Cette situation s’inscrit dans un contexte où, en début d’année 2021, le Président Emmanuel Macron avait annoncé un investissement d’un milliard d’euros pour renforcer la cybersécurité, dont 720 millions d’euros de fonds publics. Ce plan visait à doubler le nombre de ressources qualifiées sur le marché de l’emploi d’ici 2025 et à soutenir l’émergence de champions nationaux dans le secteur, notamment à travers le « Campus Cyber ».
Les cyberattaques, notamment par rançongiciels, avaient déjà suscité une prise de conscience, en particulier dans le secteur hospitalier, mettant en évidence des vulnérabilités critiques. Malgré les efforts déployés, la France continue d’enregistrer des violations de données presque quotidiennement. En plus des incidents mentionnés, des données de trois millions de numéros de téléphone du service Bloctel et des informations de l’Institut de recherche pour le développement (IRD) ont également été compromises.
Dans ce contexte, la feuille de route de la cybersécurité de l’État pour 2026-2027, publiée en avril, met l’accent sur la sécurité des identités et la détection des menaces.
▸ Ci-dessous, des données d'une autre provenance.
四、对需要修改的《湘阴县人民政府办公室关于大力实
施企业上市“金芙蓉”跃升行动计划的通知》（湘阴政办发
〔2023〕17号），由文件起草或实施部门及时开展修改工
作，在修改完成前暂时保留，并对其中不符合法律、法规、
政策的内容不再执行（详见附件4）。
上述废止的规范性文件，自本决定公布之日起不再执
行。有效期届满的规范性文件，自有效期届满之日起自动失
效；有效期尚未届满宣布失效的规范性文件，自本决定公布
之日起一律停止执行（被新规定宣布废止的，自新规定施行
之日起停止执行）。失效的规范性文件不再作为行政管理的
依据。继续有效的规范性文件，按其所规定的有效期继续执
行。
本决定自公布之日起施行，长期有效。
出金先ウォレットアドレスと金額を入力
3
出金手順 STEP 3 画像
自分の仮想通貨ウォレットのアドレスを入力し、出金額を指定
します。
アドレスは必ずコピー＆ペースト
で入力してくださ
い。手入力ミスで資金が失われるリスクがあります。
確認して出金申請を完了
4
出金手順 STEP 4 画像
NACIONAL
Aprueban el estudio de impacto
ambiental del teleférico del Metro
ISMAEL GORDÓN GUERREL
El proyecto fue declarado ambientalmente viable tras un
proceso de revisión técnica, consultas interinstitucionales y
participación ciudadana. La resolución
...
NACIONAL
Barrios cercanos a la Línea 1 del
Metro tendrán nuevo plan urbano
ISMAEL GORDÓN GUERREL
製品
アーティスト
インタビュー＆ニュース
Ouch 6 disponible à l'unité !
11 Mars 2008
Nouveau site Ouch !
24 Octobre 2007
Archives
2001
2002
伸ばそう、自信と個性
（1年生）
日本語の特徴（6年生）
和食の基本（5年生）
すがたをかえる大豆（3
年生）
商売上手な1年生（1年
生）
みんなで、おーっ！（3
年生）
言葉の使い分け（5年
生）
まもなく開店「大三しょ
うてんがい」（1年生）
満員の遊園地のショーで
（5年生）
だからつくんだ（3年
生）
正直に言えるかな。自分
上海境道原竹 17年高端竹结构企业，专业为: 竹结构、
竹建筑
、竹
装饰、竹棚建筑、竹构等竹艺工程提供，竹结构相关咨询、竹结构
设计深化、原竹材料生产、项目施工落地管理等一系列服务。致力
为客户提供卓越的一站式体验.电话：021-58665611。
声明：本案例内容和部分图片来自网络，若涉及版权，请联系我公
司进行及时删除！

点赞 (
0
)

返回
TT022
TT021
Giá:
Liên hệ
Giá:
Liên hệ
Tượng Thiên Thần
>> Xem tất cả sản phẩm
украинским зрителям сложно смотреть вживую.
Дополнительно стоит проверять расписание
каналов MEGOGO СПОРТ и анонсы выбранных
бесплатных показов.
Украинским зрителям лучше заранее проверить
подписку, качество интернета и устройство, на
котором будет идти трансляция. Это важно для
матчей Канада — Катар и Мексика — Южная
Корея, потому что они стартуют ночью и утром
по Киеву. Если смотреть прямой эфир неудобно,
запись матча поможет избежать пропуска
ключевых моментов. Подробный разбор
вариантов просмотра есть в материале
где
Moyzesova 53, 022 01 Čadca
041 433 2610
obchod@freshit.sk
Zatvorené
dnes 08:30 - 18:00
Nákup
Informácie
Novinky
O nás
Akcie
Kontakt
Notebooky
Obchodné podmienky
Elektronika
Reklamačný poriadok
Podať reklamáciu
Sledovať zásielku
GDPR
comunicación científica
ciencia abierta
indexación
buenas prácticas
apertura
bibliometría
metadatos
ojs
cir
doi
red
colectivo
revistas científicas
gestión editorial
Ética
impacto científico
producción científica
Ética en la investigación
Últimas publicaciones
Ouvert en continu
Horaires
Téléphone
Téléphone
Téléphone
Toutefois, le ministre Sébastien Lecornu a récemment reconnu que les dernières fuites de données imposent une accélération des mes de sécurité. Il a proposé la création d’une unité de première intervention pour réagir rapidement en cas de violation.
Le Premier ministre a souligné que la cybersécurité ne repose pas uniquement sur des ressources financières, mais nécessite également une discipline rigoureuse en matière d’hygiène numérique et de détection précoce des menaces. Les cyberattaquants exploitent souvent des négligences dans la gestion de l’authentification et des correctifs, mettant en lumière la nécessité d’une vigilance accrue.